US Congress agrees to revoke Russia’s trade status. And now? | International Trade News


As the US Congress votes to suspend normal trade relations with Russia and ban Russian oil imports, President Joe Biden’s push to tighten US pressure on the Russian economy may now intensify.

Congress voted overwhelmingly on Thursday to revoke Moscow’s ‘most favored nation’ trade status and ban oil imports, stepping up the US response to Russia’s invasion of Ukraine amid growing reports more on atrocities.

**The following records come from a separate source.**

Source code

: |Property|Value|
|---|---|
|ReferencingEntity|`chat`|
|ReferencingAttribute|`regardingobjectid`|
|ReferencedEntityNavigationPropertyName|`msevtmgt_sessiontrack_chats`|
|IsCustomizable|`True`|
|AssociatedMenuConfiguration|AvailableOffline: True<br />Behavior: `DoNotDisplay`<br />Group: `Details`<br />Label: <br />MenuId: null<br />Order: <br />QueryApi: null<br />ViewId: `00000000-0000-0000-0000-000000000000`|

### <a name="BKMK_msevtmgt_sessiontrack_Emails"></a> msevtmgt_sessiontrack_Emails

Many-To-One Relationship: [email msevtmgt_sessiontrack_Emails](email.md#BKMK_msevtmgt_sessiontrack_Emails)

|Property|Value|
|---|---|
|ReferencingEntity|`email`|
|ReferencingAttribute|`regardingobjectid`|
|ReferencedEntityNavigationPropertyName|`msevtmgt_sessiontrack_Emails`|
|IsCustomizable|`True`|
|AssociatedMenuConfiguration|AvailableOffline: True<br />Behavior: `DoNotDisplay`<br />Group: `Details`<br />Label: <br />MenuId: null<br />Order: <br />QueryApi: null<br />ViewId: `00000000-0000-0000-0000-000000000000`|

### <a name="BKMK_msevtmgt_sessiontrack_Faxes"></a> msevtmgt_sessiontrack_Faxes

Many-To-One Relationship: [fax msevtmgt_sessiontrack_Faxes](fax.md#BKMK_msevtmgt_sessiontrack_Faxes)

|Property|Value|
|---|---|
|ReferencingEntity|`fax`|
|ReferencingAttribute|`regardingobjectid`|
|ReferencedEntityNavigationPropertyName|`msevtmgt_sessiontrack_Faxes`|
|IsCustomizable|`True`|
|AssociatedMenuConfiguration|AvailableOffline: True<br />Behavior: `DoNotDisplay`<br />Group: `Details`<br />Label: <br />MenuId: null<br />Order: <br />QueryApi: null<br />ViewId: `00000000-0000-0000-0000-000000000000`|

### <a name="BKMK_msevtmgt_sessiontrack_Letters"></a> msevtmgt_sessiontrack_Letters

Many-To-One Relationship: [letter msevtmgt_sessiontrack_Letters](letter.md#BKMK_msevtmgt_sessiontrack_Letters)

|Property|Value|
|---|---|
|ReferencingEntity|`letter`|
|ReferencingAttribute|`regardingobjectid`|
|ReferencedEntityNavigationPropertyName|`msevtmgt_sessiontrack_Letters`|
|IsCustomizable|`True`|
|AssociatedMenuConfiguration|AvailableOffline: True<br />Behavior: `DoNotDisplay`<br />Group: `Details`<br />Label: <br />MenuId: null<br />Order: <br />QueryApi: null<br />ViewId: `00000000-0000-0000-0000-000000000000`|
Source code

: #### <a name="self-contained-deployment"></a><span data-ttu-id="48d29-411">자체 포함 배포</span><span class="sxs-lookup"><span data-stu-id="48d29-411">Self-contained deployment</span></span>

Along with European and other key allies, Biden moved last month to revoke Moscow’s normal business status. He also took executive action to ban US imports of Russian oil, liquefied natural gas and coal. Also prohibited are imports of seafood, alcohol and Russian diamonds.

Biden can now sign the new legislation, clearing the way for the United States to impose higher tariffs on various imports, such as certain steel and aluminum products, among other measures.

In itself, the downgrading of Russia’s trade status will not have an immediate effect on the Russian economy, but combined with other sanctions imposed by the United States and its allies, the aim is to intensify the pressure on Putin and force a retreat. of his Russian forces.

Here’s a look at what it all means.

What is “most favored nation” status?

The idea behind MFN status is to equalize the trade treatment of import tariffs and quotas for all of a country’s trading partners.

Suppose, for example, that the United States levies a 13% tariff on imported leather gloves. MFN status means that gloves imported from France, China, Brazil and Russia would all be taxed at the same rate.

MFN status has been a benchmark for global trade, ensuring that countries within the World Trade Organization are treated equally, with a few exceptions that allow, for example, preferential treatment for countries in development.

Over the years, the United States has revoked the MFN status of more than two dozen countries – usually for political reasons, with the Cold War bringing the sanction against the then Soviet Union and other communist countries, for example.

With the exception of Cuba and North Korea, the privileged status of these nations was eventually restored. This was done, for example, after the thaw of the Cold War in Eastern Europe and the opening of US-China relations after the visit of President Richard Nixon.

What about the actual effect versus the symbolism?

For the United States, the removal of most-favoured-nation status is essentially a symbolic gesture.

The US ban announced last month on Russian oil, gas and coal imports has already eliminated about 60% of all US imports from Russia. Import bans on alcohol, seafood and diamonds account for only about $1 billion in revenue, according to White House figures.

Russia supplied less than 1% of all US vodka imports in December, according to the United States Distilled Spirits Council, and less than 2% of US seafood imports by volume, according to federal statistics.

But symbolism can be important in times of war.

During a debate on the legislation on Thursday, Democratic Rep. Richard Neal said innocent Ukrainians were being slaughtered even as lawmakers convened. “We have no time to waste and must immediately punish Vladimir Putin further,” Neal said.

The six-week-old Russian invasion failed to quickly take the Ukrainian capital, Kyiv, and following this failure and heavy casualties, Russia focused on the Donbass region.

Ukraine’s foreign minister again asked NATO for arms on Thursday – and the Western alliance agreed, spurred into action by the atrocities revealed following the Russian withdrawal from areas around kyiv. Ukrainian officials said hundreds of civilian bodies had been found, many of them lying on the streets, in towns around the capital.

What else does the United States import from Russia?

The United States primarily buys natural resources from Russia for which existing tariffs are mostly low or zero — oil and metals such as palladium, rhodium, uranium and silver.

Imports also include chemicals, semi-finished steel products, plywood and, ironically, bullets and casings.

Since imports from Russia are primarily natural resources, they will generally see little to no increase in tariffs due to the loss of MFN status, noted Ed Gresser, Director of Trade and Markets. worlds at the left-leaning Progressive Policy Institute. online publication.

To replace current tariff rates, U.S. buyers of Russian goods would pay import taxes established under a 1930 U.S. law that disrupted trade during the Great Depression. It would still suck for metals. But rates would skyrocket — to levels seen as punitive — for raw aluminum, plywood and semi-finished steel, among other products.